**Task objective**
Each line from the top of the listing through the one holding "photomicrograph of neoplastic" should be restated word for word, with nothing added and no pictures.

**Given material**
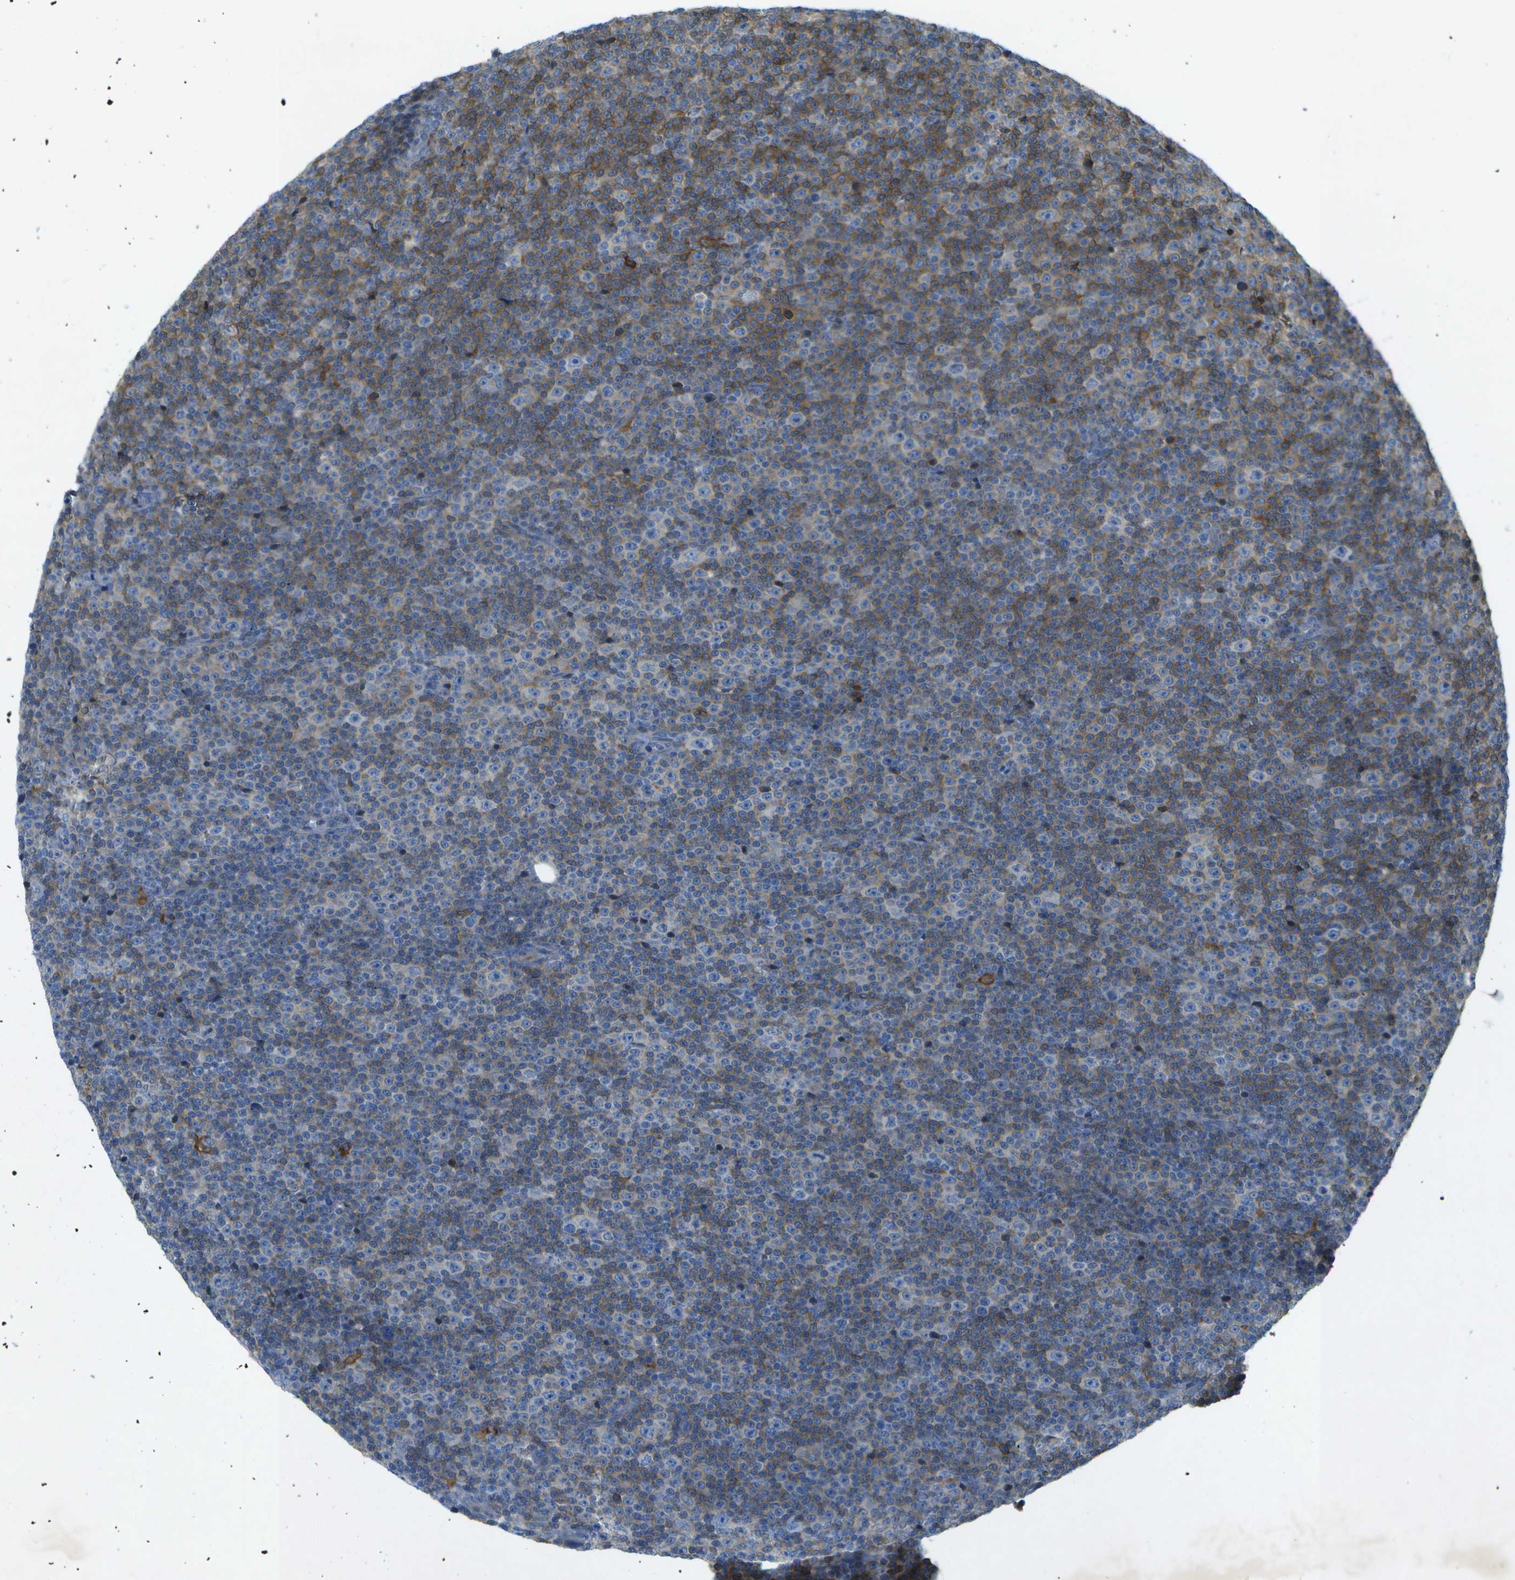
{"staining": {"intensity": "weak", "quantity": "<25%", "location": "cytoplasmic/membranous"}, "tissue": "lymphoma", "cell_type": "Tumor cells", "image_type": "cancer", "snomed": [{"axis": "morphology", "description": "Malignant lymphoma, non-Hodgkin's type, Low grade"}, {"axis": "topography", "description": "Lymph node"}], "caption": "Lymphoma was stained to show a protein in brown. There is no significant staining in tumor cells.", "gene": "WNK2", "patient": {"sex": "female", "age": 67}}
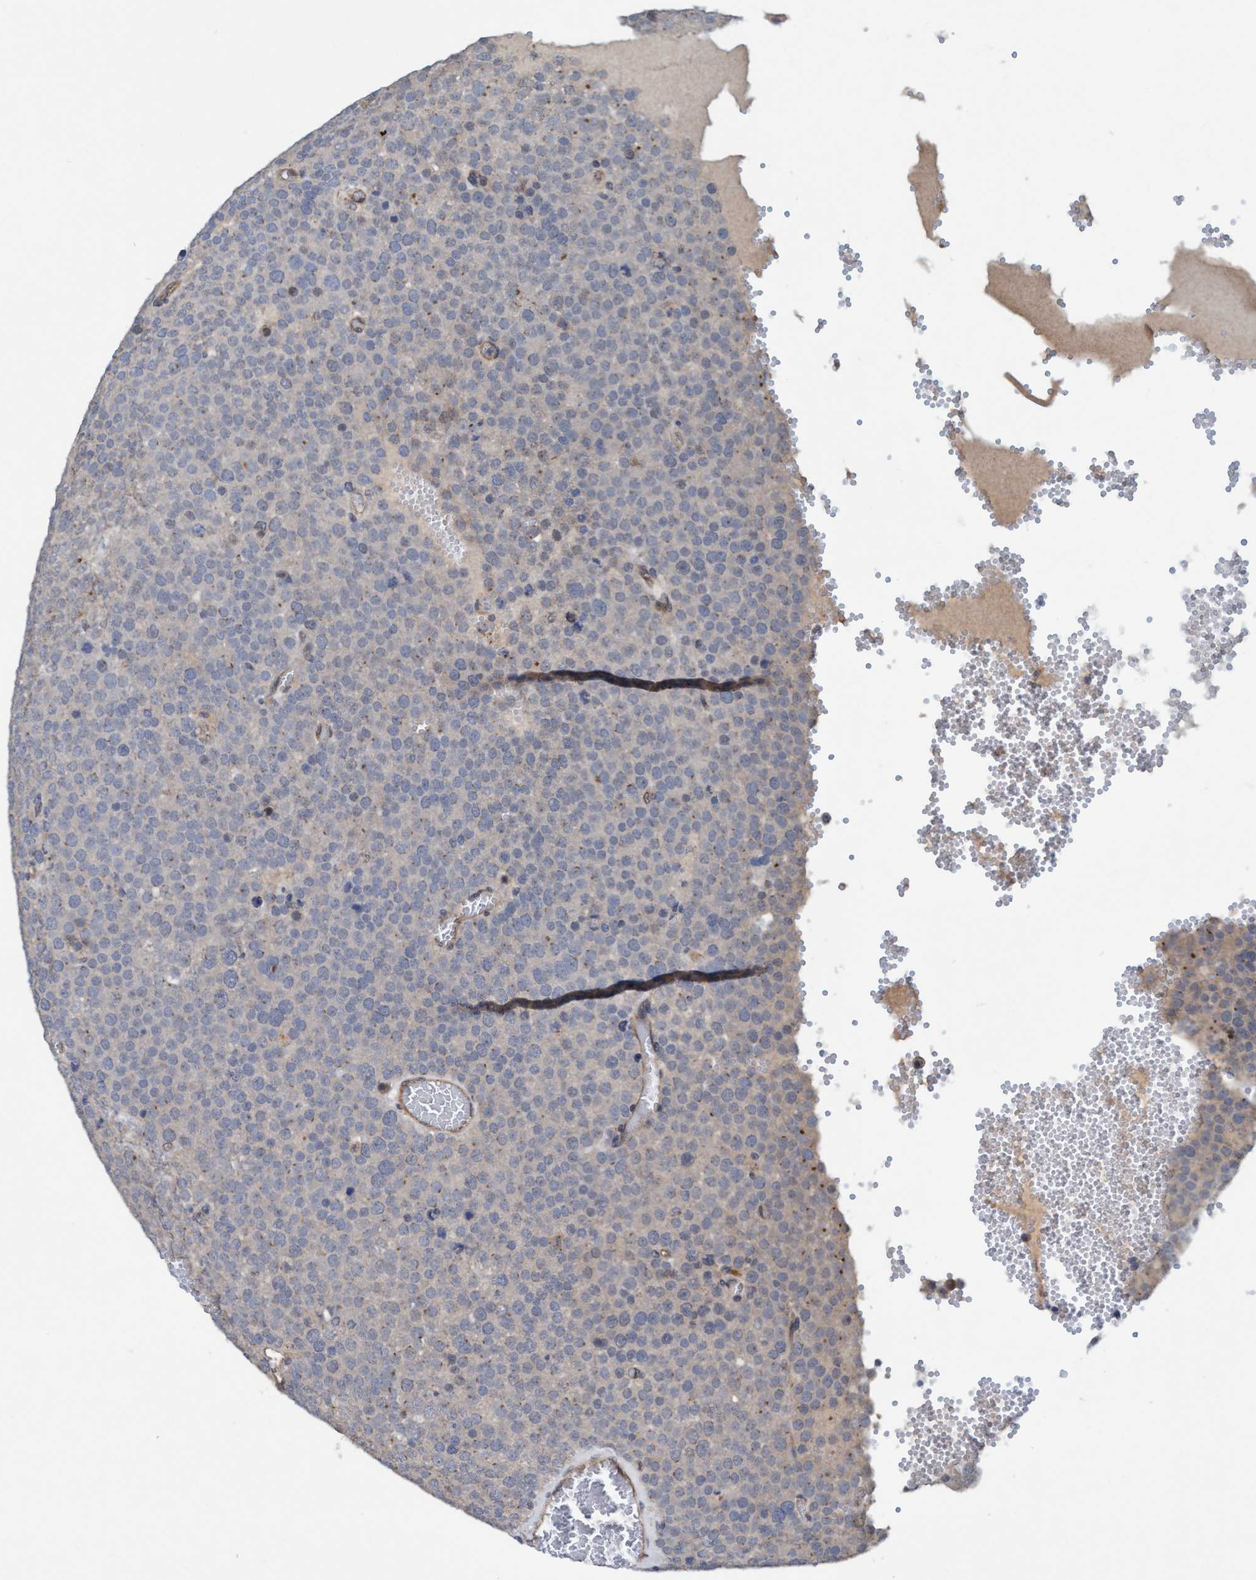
{"staining": {"intensity": "negative", "quantity": "none", "location": "none"}, "tissue": "testis cancer", "cell_type": "Tumor cells", "image_type": "cancer", "snomed": [{"axis": "morphology", "description": "Normal tissue, NOS"}, {"axis": "morphology", "description": "Seminoma, NOS"}, {"axis": "topography", "description": "Testis"}], "caption": "Immunohistochemistry photomicrograph of neoplastic tissue: human testis cancer stained with DAB exhibits no significant protein expression in tumor cells.", "gene": "TRIM65", "patient": {"sex": "male", "age": 71}}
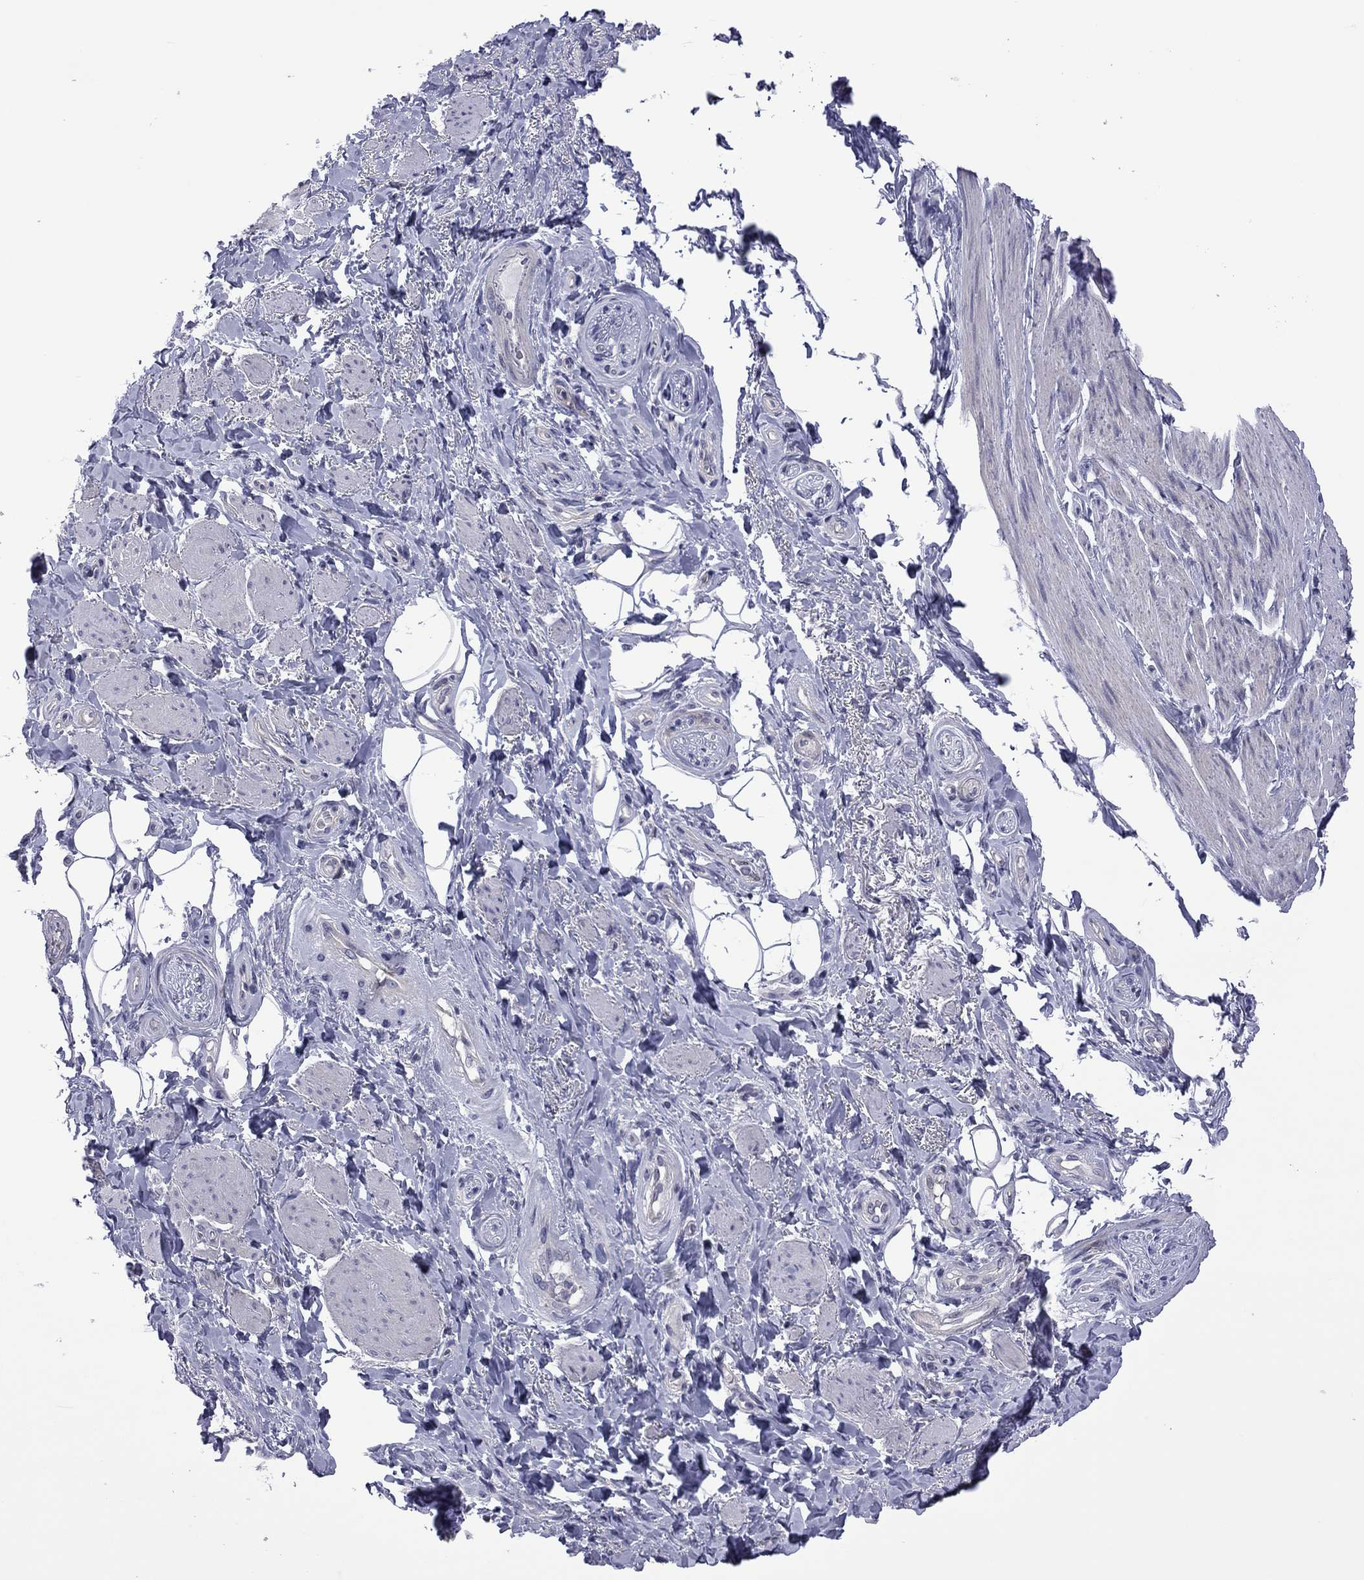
{"staining": {"intensity": "negative", "quantity": "none", "location": "none"}, "tissue": "adipose tissue", "cell_type": "Adipocytes", "image_type": "normal", "snomed": [{"axis": "morphology", "description": "Normal tissue, NOS"}, {"axis": "topography", "description": "Skeletal muscle"}, {"axis": "topography", "description": "Anal"}, {"axis": "topography", "description": "Peripheral nerve tissue"}], "caption": "Adipose tissue stained for a protein using IHC exhibits no positivity adipocytes.", "gene": "POU5F2", "patient": {"sex": "male", "age": 53}}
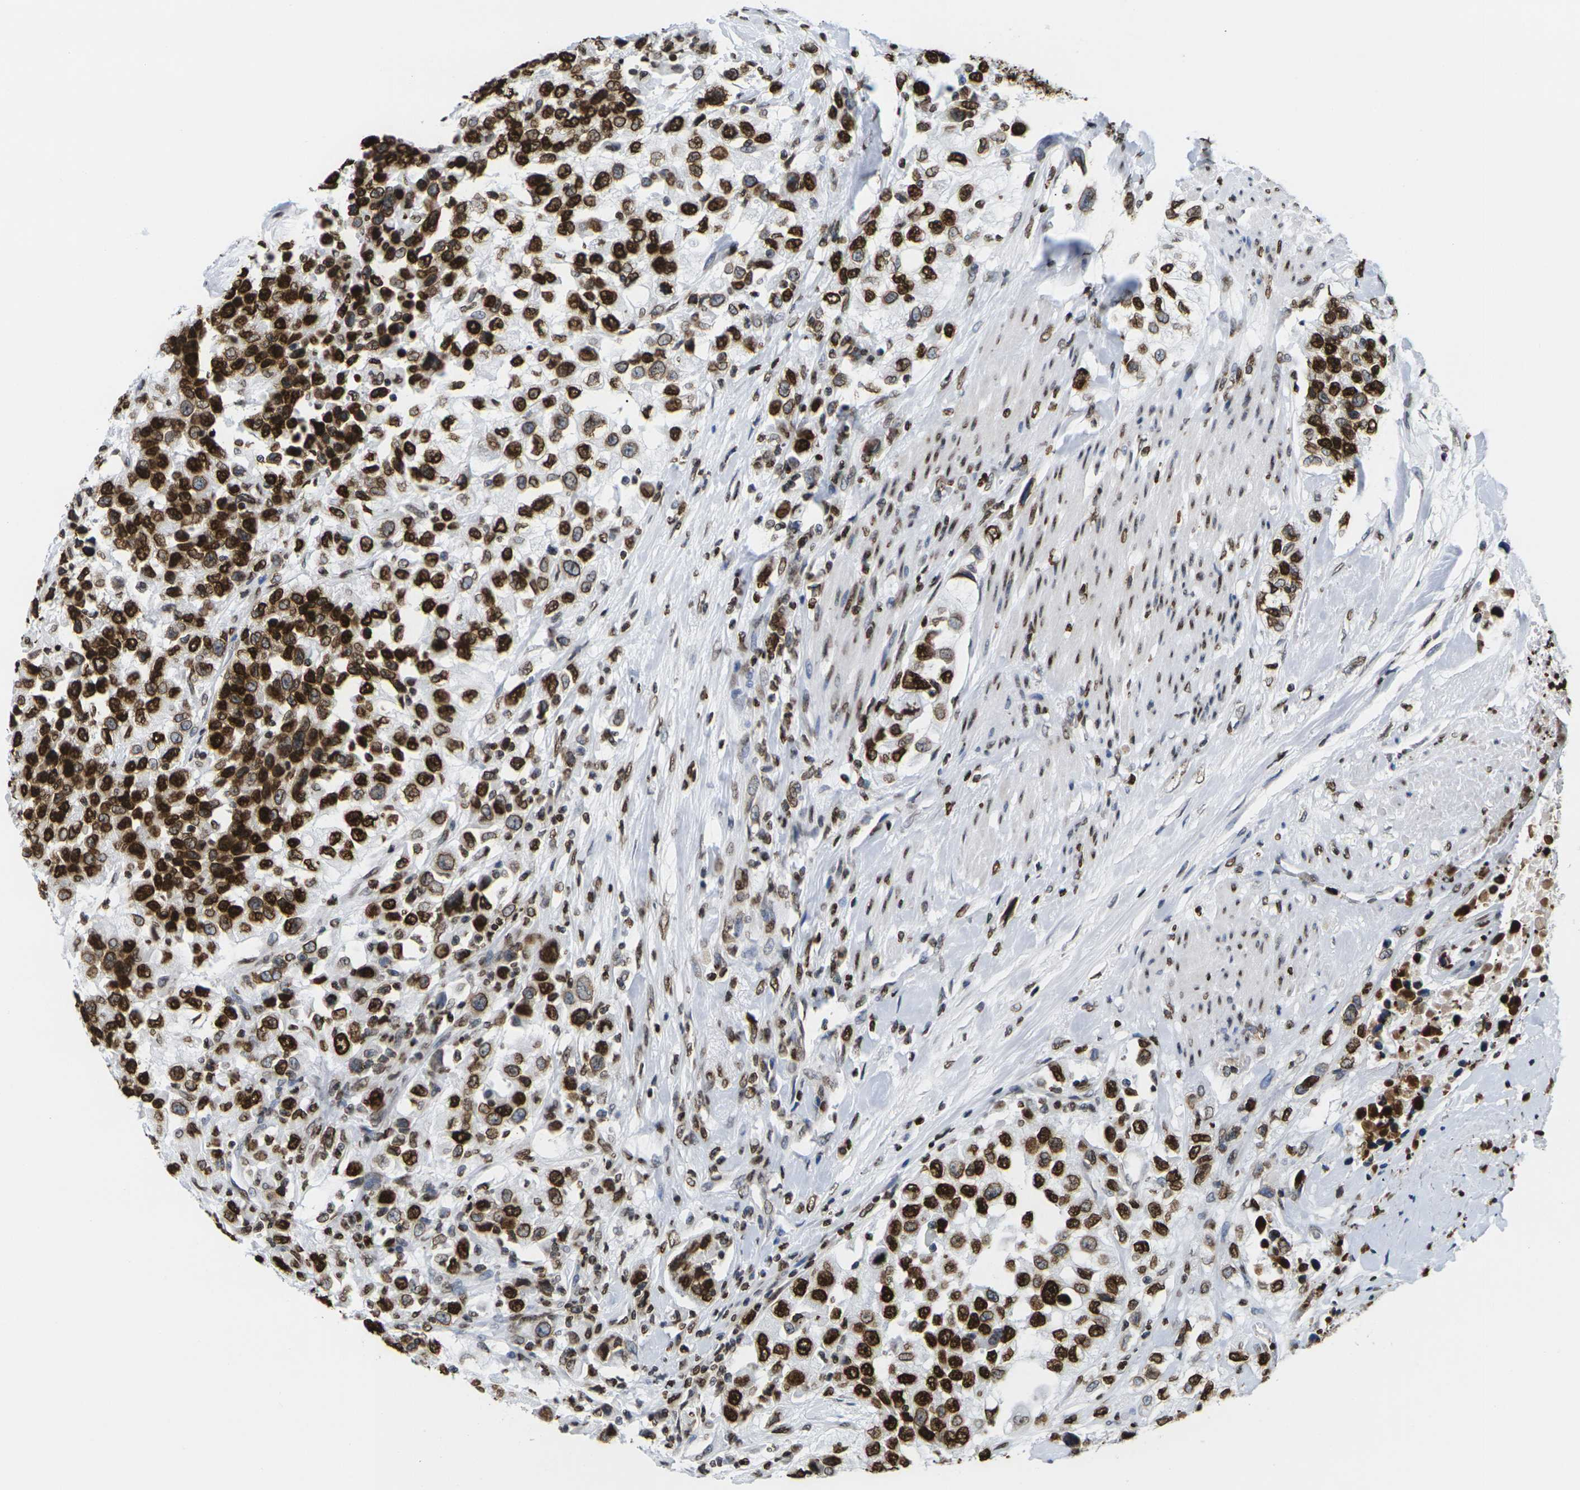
{"staining": {"intensity": "strong", "quantity": ">75%", "location": "cytoplasmic/membranous,nuclear"}, "tissue": "urothelial cancer", "cell_type": "Tumor cells", "image_type": "cancer", "snomed": [{"axis": "morphology", "description": "Urothelial carcinoma, High grade"}, {"axis": "topography", "description": "Urinary bladder"}], "caption": "Strong cytoplasmic/membranous and nuclear positivity for a protein is present in about >75% of tumor cells of urothelial carcinoma (high-grade) using IHC.", "gene": "H2AC21", "patient": {"sex": "female", "age": 80}}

**Answer to the problem**
{"staining": {"intensity": "weak", "quantity": "<25%", "location": "cytoplasmic/membranous"}, "tissue": "lymphoma", "cell_type": "Tumor cells", "image_type": "cancer", "snomed": [{"axis": "morphology", "description": "Malignant lymphoma, non-Hodgkin's type, Low grade"}, {"axis": "topography", "description": "Lymph node"}], "caption": "Lymphoma was stained to show a protein in brown. There is no significant staining in tumor cells.", "gene": "WNK2", "patient": {"sex": "female", "age": 67}}
{"staining": {"intensity": "negative", "quantity": "none", "location": "none"}, "tissue": "testis cancer", "cell_type": "Tumor cells", "image_type": "cancer", "snomed": [{"axis": "morphology", "description": "Normal tissue, NOS"}, {"axis": "morphology", "description": "Seminoma, NOS"}, {"axis": "topography", "description": "Testis"}], "caption": "Immunohistochemistry photomicrograph of neoplastic tissue: human testis cancer stained with DAB exhibits no significant protein expression in tumor cells.", "gene": "TRIM65", "patient": {"sex": "male", "age": 71}}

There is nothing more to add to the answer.